I stood too quickly, my vision swirling as I pressed myself against the wall. Tyler and Daniel had stopped, moved to see what I had uncovered. Stood around the spot I’d left. Daniel used the side of the shovel to brush more dirt off the tarp, to nudge it a bit to the side, exposing a corner of quilt.

Daniel sucked in a quick breath. “Oh, fuck.”

Blue material and yellow stitching.

My mother’s blanket that she wore around her legs in her wheelchair. Long, dull hair, matted and spilling out the top.

Like whoever had put her here, in the earth, couldn’t bear the thought of her being cold.

 

* * *

 

MY MOTHER DIDN’T DIE in this house. She intended to, but I guess at one point she also intended to live. Intention is nice, but it’s a thing sometimes based more on hope than on reality.

It had been winter, and with winter comes the common cold, and we all had it. My father came down with it first, which wasn’t something I’d typically remember; Daniel and I had the chicken pox together, and I remembered my mother dunking us into oatmeal baths, dousing us with calamine, but I couldn’t remember which of us got it first. This cold, I remember: Dad’s dry cough echoing at night, and the hospital mask we attached over our mom’s ears, and him sleeping on the couch. And then Daniel coming down with it, and then me, and then her.

The cold quickly running its course through all of us but becoming pneumonia for her. Packing her up to the hospital, the onslaught of fluid in her lungs and ineffectual IV treatments, and her sudden death.

She was terminal—had been terminal—and yet her death was unexpected. Caught us all unprepared. I guess I imagined last words of wisdom from my mother, something meaningful to hold on to, something worthy of a story to tell my children. Something with weight that would belong to me alone.

I felt robbed.

It was my dad’s fault. Even he knew it. I suppose if I’m being honest with myself, I know that it was a virus’s fault and cancer’s before that. And she could’ve caught it from any of us. But if my dad traced back the threads—which of course he had, as he was the type of person to follow every thread no matter what rabbit hole it led him down—it would end with him.

Maybe he knew where it came from, that virus.

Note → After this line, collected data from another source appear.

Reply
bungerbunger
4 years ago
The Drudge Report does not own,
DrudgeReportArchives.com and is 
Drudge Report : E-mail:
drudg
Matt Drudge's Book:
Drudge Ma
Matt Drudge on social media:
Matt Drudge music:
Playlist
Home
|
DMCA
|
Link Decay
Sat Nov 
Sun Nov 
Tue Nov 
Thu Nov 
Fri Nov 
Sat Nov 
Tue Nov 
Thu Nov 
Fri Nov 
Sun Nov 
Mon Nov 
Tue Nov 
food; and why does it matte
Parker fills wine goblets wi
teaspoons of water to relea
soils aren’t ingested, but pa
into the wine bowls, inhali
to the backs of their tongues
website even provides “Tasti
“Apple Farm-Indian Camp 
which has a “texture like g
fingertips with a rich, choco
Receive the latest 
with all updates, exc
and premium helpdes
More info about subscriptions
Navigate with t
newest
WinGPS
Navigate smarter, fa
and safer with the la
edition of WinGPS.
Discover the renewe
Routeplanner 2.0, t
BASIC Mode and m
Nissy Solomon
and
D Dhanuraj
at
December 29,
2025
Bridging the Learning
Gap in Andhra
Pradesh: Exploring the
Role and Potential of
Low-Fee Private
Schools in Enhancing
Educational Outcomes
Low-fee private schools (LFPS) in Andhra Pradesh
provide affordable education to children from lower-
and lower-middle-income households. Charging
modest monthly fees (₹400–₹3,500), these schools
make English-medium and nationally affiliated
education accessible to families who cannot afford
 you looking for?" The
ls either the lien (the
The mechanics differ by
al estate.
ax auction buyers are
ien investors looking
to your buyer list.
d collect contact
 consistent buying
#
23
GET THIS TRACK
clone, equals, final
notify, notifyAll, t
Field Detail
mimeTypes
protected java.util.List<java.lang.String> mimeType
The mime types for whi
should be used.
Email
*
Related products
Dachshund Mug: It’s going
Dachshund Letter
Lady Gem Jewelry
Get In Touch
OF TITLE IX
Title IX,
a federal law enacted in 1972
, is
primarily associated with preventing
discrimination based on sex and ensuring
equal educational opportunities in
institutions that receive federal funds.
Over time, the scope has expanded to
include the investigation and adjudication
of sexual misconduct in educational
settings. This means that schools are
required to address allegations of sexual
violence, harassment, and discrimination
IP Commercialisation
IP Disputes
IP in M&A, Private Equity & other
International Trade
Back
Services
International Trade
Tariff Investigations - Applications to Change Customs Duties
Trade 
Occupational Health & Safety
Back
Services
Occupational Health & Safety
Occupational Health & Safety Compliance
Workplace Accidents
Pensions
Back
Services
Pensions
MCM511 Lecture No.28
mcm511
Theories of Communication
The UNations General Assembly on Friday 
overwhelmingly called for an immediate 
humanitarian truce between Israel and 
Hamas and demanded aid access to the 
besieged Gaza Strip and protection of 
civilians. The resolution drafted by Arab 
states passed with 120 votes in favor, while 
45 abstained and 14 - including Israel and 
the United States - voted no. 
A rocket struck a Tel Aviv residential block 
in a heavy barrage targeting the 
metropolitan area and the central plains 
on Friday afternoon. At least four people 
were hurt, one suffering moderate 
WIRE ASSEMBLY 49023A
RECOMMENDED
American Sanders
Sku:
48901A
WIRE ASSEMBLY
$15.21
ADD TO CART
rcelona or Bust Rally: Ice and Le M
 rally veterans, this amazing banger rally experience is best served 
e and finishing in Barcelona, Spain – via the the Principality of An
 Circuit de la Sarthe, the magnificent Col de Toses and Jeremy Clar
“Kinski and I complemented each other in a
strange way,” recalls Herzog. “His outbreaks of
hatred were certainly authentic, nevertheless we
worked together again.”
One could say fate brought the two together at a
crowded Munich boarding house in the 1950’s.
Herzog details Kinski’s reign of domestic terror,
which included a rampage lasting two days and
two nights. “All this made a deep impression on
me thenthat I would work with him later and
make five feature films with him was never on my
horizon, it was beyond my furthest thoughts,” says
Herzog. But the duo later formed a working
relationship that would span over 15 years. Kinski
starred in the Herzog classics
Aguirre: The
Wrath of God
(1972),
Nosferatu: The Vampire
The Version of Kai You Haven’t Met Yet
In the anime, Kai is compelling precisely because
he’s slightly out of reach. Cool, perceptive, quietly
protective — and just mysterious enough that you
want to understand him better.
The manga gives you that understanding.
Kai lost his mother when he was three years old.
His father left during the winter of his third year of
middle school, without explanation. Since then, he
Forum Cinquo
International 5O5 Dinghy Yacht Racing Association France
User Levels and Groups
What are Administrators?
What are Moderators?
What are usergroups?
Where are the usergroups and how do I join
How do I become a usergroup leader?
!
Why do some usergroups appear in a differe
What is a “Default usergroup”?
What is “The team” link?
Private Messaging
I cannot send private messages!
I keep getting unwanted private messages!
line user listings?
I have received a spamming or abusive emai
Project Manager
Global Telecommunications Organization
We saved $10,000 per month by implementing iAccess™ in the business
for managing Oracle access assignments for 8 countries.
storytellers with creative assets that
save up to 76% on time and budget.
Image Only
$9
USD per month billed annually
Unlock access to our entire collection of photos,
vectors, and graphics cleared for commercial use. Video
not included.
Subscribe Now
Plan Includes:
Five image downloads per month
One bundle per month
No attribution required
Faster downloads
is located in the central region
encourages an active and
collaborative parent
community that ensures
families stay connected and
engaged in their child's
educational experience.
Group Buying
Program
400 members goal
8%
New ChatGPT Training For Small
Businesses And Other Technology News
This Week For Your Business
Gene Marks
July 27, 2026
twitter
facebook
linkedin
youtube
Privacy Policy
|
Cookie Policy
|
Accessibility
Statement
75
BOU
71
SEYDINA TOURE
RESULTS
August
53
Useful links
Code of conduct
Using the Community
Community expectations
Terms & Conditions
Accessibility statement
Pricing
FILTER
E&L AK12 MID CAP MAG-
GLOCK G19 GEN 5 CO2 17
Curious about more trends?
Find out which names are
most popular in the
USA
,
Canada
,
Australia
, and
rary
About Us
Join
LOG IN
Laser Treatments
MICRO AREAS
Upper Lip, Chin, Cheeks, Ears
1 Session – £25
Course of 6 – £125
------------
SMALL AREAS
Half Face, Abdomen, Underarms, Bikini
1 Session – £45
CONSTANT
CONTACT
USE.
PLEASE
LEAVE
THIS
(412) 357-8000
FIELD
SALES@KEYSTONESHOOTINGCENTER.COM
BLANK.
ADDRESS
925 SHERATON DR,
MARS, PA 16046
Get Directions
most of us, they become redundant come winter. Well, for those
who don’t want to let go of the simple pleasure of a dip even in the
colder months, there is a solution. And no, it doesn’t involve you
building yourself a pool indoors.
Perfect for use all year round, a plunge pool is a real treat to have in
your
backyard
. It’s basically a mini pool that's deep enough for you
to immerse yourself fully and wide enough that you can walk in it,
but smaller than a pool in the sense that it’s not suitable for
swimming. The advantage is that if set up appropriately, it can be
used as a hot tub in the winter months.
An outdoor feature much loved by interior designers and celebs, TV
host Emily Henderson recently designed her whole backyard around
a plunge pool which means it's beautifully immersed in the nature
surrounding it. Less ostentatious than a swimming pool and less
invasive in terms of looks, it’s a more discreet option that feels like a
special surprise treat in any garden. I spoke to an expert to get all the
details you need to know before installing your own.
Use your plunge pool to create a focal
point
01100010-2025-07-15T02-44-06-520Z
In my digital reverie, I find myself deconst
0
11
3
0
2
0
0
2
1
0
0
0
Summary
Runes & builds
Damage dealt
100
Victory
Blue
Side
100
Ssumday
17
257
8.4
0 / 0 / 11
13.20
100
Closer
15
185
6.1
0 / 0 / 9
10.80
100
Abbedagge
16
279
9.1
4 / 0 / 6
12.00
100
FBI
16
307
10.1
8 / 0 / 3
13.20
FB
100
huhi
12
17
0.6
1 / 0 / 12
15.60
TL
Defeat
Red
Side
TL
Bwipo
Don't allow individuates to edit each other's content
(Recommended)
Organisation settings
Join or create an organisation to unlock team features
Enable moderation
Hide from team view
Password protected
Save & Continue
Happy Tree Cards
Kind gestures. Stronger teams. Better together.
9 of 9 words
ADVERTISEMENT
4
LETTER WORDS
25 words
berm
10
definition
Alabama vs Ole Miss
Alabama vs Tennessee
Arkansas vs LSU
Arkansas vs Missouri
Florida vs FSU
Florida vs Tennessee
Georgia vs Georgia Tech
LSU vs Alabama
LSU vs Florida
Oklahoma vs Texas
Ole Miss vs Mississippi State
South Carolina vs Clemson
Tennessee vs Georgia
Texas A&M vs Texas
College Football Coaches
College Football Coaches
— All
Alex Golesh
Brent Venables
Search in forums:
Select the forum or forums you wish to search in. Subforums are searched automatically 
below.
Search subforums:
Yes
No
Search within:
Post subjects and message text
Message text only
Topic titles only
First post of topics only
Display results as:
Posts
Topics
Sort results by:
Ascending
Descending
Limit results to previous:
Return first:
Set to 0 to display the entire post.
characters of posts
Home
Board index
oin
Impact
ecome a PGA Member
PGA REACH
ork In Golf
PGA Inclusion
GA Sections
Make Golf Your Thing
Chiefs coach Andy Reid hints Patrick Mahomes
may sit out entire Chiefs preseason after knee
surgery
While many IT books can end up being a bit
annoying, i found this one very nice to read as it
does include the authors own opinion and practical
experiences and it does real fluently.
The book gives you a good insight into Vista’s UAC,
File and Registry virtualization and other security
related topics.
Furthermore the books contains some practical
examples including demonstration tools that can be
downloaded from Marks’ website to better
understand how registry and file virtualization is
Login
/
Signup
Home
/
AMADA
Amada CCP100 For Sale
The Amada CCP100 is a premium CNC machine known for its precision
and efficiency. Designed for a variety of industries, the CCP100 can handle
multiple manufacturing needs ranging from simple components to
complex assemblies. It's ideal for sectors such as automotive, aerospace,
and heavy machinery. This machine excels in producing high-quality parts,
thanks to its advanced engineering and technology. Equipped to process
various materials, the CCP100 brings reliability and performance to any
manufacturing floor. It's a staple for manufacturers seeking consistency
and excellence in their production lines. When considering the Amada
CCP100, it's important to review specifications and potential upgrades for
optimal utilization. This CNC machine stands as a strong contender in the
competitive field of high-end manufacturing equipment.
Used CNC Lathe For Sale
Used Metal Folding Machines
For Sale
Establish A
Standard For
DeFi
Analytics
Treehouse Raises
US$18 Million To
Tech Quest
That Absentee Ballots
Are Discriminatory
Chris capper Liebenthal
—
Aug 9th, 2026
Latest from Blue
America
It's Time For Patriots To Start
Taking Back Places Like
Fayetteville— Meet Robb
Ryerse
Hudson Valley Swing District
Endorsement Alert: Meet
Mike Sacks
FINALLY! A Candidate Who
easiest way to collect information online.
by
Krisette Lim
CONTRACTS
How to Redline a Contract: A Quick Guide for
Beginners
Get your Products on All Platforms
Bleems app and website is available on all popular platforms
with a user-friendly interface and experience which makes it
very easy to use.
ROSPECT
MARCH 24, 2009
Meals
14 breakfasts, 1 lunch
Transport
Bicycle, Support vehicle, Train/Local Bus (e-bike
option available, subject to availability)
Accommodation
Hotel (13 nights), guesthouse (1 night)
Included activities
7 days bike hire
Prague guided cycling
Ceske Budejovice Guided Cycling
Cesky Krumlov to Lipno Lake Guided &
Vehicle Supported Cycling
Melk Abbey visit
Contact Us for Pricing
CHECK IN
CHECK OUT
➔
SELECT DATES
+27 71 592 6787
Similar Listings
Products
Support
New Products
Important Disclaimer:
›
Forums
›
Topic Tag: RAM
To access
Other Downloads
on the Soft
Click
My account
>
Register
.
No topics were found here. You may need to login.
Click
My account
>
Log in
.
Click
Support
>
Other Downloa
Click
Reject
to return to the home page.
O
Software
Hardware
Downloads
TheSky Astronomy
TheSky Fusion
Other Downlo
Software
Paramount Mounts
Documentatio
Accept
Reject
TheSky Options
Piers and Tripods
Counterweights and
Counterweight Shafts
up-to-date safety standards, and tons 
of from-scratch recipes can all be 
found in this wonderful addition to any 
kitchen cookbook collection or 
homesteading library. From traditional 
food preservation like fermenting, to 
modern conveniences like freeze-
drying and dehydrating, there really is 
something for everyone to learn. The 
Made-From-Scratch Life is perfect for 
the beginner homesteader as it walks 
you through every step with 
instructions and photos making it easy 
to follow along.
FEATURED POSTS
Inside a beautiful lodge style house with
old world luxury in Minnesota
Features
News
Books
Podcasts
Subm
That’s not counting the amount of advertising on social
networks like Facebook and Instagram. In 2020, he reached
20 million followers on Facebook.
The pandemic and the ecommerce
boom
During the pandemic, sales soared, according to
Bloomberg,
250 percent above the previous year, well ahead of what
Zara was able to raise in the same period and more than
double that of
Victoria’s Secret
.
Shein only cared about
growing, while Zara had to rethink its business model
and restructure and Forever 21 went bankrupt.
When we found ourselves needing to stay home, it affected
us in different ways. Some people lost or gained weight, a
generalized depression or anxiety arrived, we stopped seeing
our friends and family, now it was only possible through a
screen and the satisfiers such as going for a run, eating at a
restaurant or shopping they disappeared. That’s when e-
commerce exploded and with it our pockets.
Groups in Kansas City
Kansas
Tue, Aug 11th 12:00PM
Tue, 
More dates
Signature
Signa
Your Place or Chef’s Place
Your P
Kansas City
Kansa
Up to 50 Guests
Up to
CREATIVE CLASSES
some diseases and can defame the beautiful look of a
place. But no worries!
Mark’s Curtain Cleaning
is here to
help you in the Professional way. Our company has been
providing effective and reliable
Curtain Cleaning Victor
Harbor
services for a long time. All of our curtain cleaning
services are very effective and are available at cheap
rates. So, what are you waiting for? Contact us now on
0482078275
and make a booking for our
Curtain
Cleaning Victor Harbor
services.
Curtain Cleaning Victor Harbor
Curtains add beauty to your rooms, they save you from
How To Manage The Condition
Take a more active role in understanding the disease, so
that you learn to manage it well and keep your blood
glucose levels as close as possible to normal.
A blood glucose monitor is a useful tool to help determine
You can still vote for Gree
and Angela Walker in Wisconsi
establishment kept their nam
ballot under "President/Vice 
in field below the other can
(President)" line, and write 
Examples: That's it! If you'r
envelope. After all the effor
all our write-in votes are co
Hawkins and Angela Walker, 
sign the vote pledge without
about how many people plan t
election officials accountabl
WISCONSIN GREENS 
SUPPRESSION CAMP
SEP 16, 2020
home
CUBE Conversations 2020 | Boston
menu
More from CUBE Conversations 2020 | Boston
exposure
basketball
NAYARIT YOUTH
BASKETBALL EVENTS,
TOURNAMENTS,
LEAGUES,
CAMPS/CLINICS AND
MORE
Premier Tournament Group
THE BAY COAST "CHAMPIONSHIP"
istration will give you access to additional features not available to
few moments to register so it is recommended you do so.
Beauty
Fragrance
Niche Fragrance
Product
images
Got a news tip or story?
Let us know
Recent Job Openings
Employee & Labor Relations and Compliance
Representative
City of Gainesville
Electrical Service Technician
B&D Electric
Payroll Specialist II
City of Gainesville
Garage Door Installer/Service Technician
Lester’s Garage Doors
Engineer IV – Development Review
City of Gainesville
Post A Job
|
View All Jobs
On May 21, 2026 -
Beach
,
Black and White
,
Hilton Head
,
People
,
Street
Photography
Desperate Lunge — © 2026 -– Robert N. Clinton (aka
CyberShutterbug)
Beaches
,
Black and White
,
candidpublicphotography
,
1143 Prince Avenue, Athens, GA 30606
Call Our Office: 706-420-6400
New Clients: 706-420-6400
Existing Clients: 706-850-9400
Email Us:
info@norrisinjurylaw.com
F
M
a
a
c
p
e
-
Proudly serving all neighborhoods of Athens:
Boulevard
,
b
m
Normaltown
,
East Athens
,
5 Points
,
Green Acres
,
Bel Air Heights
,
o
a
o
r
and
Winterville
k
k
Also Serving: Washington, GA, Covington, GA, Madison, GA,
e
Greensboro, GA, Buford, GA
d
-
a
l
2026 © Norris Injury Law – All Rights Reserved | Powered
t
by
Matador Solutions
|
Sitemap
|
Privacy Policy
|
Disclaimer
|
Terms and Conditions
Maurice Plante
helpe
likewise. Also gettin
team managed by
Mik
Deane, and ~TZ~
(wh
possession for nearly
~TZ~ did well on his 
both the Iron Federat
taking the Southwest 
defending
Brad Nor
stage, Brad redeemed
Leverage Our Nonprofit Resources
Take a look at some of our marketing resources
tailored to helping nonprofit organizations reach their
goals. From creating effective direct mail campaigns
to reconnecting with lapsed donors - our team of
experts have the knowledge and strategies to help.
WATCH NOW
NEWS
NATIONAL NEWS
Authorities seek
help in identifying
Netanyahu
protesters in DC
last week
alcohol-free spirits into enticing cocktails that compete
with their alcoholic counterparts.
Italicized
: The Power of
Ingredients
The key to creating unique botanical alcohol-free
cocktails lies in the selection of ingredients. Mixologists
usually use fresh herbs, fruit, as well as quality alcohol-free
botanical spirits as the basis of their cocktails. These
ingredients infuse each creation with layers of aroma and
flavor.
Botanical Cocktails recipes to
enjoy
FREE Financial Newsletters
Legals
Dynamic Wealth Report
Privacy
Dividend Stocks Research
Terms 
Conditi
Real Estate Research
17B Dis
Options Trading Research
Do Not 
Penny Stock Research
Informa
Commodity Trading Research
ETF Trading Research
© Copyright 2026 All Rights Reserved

A student at school, a colleague from the workroom. The man behind the counter of the coffee shop, or the woman who asked for directions. Maybe he had his own point of blame. Maybe he saw this person with his girlfriend, or laughing next to his car, or staring out the window absently, and thought: You killed my wife. And they never knew. How many people out there are responsible for some tragedy and don’t even know it?

 

* * *

 

THIS WAS WHAT I was thinking about when I saw the quilt. This was what I did to protect myself for just one more moment. Focusing on my anger, on my mother, on who was to blame—the fault, and the suddenness, and maybe even its bitter insignificance—and not on what lay underneath the blanket.